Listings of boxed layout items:
'''

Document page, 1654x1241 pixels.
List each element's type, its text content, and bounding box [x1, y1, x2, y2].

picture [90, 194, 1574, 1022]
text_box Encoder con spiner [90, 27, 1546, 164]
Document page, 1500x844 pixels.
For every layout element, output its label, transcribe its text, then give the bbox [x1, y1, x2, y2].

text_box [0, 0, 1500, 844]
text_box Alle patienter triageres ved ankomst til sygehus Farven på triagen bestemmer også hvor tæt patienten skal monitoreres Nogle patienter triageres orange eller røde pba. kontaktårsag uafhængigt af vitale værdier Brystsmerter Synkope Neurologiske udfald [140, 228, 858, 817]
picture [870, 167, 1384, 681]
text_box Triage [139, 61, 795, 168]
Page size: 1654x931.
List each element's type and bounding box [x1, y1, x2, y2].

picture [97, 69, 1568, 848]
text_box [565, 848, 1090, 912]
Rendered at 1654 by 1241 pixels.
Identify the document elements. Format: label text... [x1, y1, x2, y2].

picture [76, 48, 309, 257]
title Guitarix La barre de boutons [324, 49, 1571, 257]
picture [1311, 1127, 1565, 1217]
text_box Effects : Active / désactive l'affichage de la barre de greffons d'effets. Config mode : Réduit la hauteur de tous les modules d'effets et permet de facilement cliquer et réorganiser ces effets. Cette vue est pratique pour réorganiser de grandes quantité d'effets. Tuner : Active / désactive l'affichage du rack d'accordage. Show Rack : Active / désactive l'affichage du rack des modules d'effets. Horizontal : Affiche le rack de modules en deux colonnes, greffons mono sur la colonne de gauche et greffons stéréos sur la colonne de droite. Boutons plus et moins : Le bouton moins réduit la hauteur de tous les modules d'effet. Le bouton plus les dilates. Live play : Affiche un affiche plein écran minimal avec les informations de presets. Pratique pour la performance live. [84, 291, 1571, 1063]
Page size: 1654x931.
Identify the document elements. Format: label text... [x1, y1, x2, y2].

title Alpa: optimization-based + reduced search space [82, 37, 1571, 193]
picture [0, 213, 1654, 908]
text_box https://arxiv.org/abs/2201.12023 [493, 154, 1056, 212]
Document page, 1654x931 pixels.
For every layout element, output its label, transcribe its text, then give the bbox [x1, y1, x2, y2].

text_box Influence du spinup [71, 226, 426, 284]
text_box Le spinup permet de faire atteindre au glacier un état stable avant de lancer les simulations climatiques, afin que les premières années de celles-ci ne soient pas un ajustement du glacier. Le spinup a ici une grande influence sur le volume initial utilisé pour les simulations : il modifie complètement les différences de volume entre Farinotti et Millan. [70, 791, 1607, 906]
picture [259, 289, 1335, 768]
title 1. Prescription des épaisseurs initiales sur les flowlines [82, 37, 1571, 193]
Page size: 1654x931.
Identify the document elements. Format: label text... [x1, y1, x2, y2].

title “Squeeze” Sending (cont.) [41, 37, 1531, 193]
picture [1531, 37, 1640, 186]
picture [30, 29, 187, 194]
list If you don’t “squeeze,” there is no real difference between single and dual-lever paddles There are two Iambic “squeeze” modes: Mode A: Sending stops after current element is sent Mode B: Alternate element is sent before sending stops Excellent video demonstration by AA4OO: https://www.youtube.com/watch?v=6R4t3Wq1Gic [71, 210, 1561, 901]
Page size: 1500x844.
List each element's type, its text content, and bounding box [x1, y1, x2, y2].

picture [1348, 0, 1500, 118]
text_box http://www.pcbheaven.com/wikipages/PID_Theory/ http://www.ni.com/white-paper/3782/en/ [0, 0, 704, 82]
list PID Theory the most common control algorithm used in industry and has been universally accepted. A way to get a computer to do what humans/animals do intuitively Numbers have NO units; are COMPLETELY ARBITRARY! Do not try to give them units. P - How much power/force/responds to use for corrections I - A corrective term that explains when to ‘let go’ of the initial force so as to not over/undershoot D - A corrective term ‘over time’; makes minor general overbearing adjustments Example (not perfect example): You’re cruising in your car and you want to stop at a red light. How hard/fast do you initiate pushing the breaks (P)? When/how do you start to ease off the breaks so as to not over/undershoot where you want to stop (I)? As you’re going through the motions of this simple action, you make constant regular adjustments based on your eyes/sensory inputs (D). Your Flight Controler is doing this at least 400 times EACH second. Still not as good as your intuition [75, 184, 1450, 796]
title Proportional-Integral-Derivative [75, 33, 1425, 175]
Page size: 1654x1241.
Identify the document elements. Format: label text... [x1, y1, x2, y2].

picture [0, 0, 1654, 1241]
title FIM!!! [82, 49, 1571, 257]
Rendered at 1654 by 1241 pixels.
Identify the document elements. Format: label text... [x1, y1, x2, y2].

'''

EXERCISE:
Rewrite all the rows above as one numbered list with one line per item, leaving out the blank lines.

SOLVED PROBLEM:
1. Document page, 1654x1241 pixels.
2. List each element's type, its text content, and bounding box [x1, y1, x2, y2].
3. picture [90, 194, 1574, 1022]
4. text_box Encoder con spiner [90, 27, 1546, 164]
5. Document page, 1500x844 pixels.
6. For every layout element, output its label, transcribe its text, then give the bbox [x1, y1, x2, y2].
7. text_box [0, 0, 1500, 844]
8. text_box Alle patienter triageres ved ankomst til sygehus Farven på triagen bestemmer også hvor tæt patienten skal monitoreres Nogle patienter triageres orange eller røde pba. kontaktårsag uafhængigt af vitale værdier Brystsmerter Synkope Neurologiske udfald [140, 228, 858, 817]
9. picture [870, 167, 1384, 681]
10. text_box Triage [139, 61, 795, 168]
11. Page size: 1654x931.
12. List each element's type and bounding box [x1, y1, x2, y2].
13. picture [97, 69, 1568, 848]
14. text_box [565, 848, 1090, 912]
15. Rendered at 1654 by 1241 pixels.
16. Identify the document elements. Format: label text... [x1, y1, x2, y2].
17. picture [76, 48, 309, 257]
18. title Guitarix La barre de boutons [324, 49, 1571, 257]
19. picture [1311, 1127, 1565, 1217]
20. text_box Effects : Active / désactive l'affichage de la barre de greffons d'effets. Config mode : Réduit la hauteur de tous les modules d'effets et permet de facilement cliquer et réorganiser ces effets. Cette vue est pratique pour réorganiser de grandes quantité d'effets. Tuner : Active / désactive l'affichage du rack d'accordage. Show Rack : Active / désactive l'affichage du rack des modules d'effets. Horizontal : Affiche le rack de modules en deux colonnes, greffons mono sur la colonne de gauche et greffons stéréos sur la colonne de droite. Boutons plus et moins : Le bouton moins réduit la hauteur de tous les modules d'effet. Le bouton plus les dilates. Live play : Affiche un affiche plein écran minimal avec les informations de presets. Pratique pour la performance live. [84, 291, 1571, 1063]
21. Page size: 1654x931.
22. Identify the document elements. Format: label text... [x1, y1, x2, y2].
23. title Alpa: optimization-based + reduced search space [82, 37, 1571, 193]
24. picture [0, 213, 1654, 908]
25. text_box https://arxiv.org/abs/2201.12023 [493, 154, 1056, 212]
26. Document page, 1654x931 pixels.
27. For every layout element, output its label, transcribe its text, then give the bbox [x1, y1, x2, y2].
28. text_box Influence du spinup [71, 226, 426, 284]
29. text_box Le spinup permet de faire atteindre au glacier un état stable avant de lancer les simulations climatiques, afin que les premières années de celles-ci ne soient pas un ajustement du glacier. Le spinup a ici une grande influence sur le volume initial utilisé pour les simulations : il modifie complètement les différences de volume entre Farinotti et Millan. [70, 791, 1607, 906]
30. picture [259, 289, 1335, 768]
31. title 1. Prescription des épaisseurs initiales sur les flowlines [82, 37, 1571, 193]
32. Page size: 1654x931.
33. Identify the document elements. Format: label text... [x1, y1, x2, y2].
34. title “Squeeze” Sending (cont.) [41, 37, 1531, 193]
35. picture [1531, 37, 1640, 186]
36. picture [30, 29, 187, 194]
37. list If you don’t “squeeze,” there is no real difference between single and dual-lever paddles There are two Iambic “squeeze” modes: Mode A: Sending stops after current element is sent Mode B: Alternate element is sent before sending stops Excellent video demonstration by AA4OO: https://www.youtube.com/watch?v=6R4t3Wq1Gic [71, 210, 1561, 901]
38. Page size: 1500x844.
39. List each element's type, its text content, and bounding box [x1, y1, x2, y2].
40. picture [1348, 0, 1500, 118]
41. text_box http://www.pcbheaven.com/wikipages/PID_Theory/ http://www.ni.com/white-paper/3782/en/ [0, 0, 704, 82]
42. list PID Theory the most common control algorithm used in industry and has been universally accepted. A way to get a computer to do what humans/animals do intuitively Numbers have NO units; are COMPLETELY ARBITRARY! Do not try to give them units. P - How much power/force/responds to use for corrections I - A corrective term that explains when to ‘let go’ of the initial force so as to not over/undershoot D - A corrective term ‘over time’; makes minor general overbearing adjustments Example (not perfect example): You’re cruising in your car and you want to stop at a red light. How hard/fast do you initiate pushing the breaks (P)? When/how do you start to ease off the breaks so as to not over/undershoot where you want to stop (I)? As you’re going through the motions of this simple action, you make constant regular adjustments based on your eyes/sensory inputs (D). Your Flight Controler is doing this at least 400 times EACH second. Still not as good as your intuition [75, 184, 1450, 796]
43. title Proportional-Integral-Derivative [75, 33, 1425, 175]
44. Page size: 1654x1241.
45. Identify the document elements. Format: label text... [x1, y1, x2, y2].
46. picture [0, 0, 1654, 1241]
47. title FIM!!! [82, 49, 1571, 257]
48. Rendered at 1654 by 1241 pixels.
49. Identify the document elements. Format: label text... [x1, y1, x2, y2].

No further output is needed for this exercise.